→ Directions for this task: Restrict the output to the lines below starting at the one that contains "Santo. A chuva" and ending at the one that contains "Os maiores acumulados", and restate them word for word, both ends included.

→ Records shown:

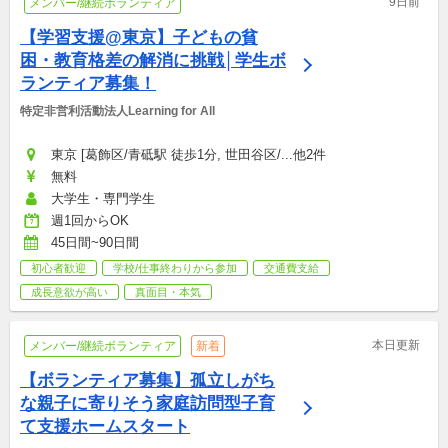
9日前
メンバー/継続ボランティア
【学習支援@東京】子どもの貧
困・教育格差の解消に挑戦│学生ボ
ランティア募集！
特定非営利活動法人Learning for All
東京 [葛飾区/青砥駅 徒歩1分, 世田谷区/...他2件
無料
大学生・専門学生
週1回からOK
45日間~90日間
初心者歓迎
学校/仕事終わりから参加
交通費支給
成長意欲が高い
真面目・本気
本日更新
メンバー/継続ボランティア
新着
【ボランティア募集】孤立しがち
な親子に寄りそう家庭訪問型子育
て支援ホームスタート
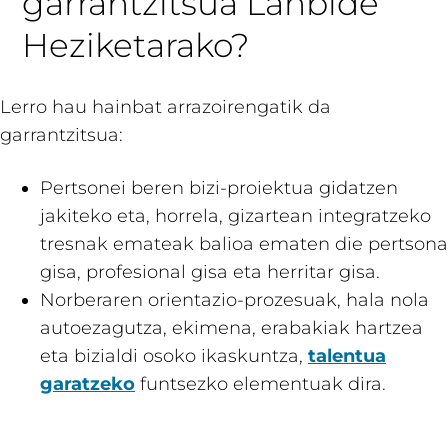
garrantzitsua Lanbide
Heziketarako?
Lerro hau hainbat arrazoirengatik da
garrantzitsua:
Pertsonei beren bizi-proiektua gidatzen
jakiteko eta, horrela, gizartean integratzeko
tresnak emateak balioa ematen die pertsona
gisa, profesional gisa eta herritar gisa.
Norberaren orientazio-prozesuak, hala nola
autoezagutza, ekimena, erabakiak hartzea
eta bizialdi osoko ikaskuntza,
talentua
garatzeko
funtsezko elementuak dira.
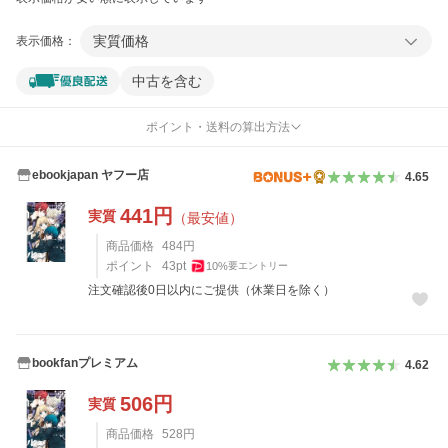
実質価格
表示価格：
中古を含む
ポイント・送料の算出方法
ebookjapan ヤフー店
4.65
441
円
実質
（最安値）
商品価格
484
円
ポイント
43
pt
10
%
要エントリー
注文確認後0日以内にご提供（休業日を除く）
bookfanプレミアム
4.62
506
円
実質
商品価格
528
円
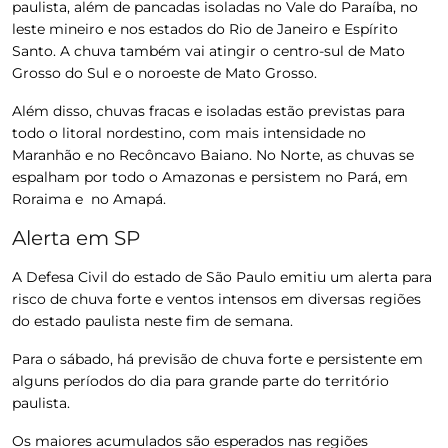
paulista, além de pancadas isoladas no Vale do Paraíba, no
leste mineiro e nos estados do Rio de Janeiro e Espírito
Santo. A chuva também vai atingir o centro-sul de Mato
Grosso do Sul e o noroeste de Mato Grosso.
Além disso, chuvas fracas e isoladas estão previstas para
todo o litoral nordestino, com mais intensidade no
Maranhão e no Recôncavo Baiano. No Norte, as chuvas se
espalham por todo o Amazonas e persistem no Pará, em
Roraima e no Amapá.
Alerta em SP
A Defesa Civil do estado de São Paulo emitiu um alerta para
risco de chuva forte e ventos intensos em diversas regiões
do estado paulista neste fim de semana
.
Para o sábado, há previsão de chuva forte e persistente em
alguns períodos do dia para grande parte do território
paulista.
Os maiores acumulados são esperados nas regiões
==
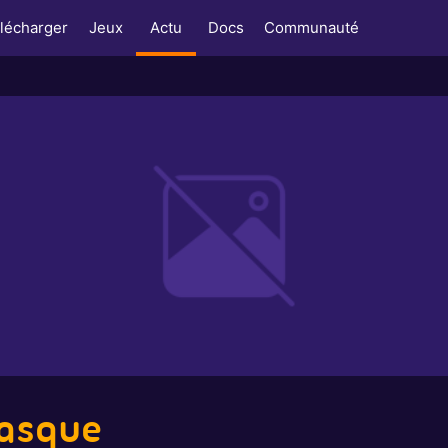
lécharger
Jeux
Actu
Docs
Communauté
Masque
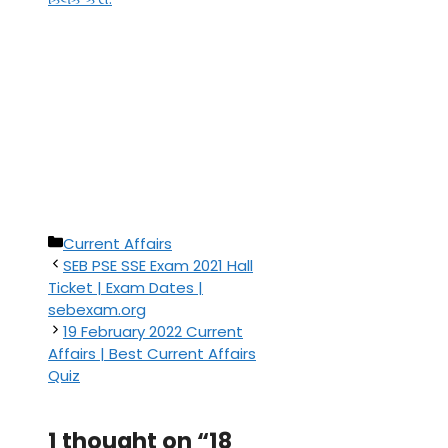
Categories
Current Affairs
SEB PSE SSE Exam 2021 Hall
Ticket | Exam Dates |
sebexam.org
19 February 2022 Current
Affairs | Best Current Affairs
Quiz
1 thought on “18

→ Result for this exercise:
Santo. A chuva também vai atingir o centro-sul de Mato
Grosso do Sul e o noroeste de Mato Grosso.
Além disso, chuvas fracas e isoladas estão previstas para
todo o litoral nordestino, com mais intensidade no
Maranhão e no Recôncavo Baiano. No Norte, as chuvas se
espalham por todo o Amazonas e persistem no Pará, em
Roraima e no Amapá.
Alerta em SP
A Defesa Civil do estado de São Paulo emitiu um alerta para
risco de chuva forte e ventos intensos em diversas regiões
do estado paulista neste fim de semana
.
Para o sábado, há previsão de chuva forte e persistente em
alguns períodos do dia para grande parte do território
paulista.
Os maiores acumulados são esperados nas regiões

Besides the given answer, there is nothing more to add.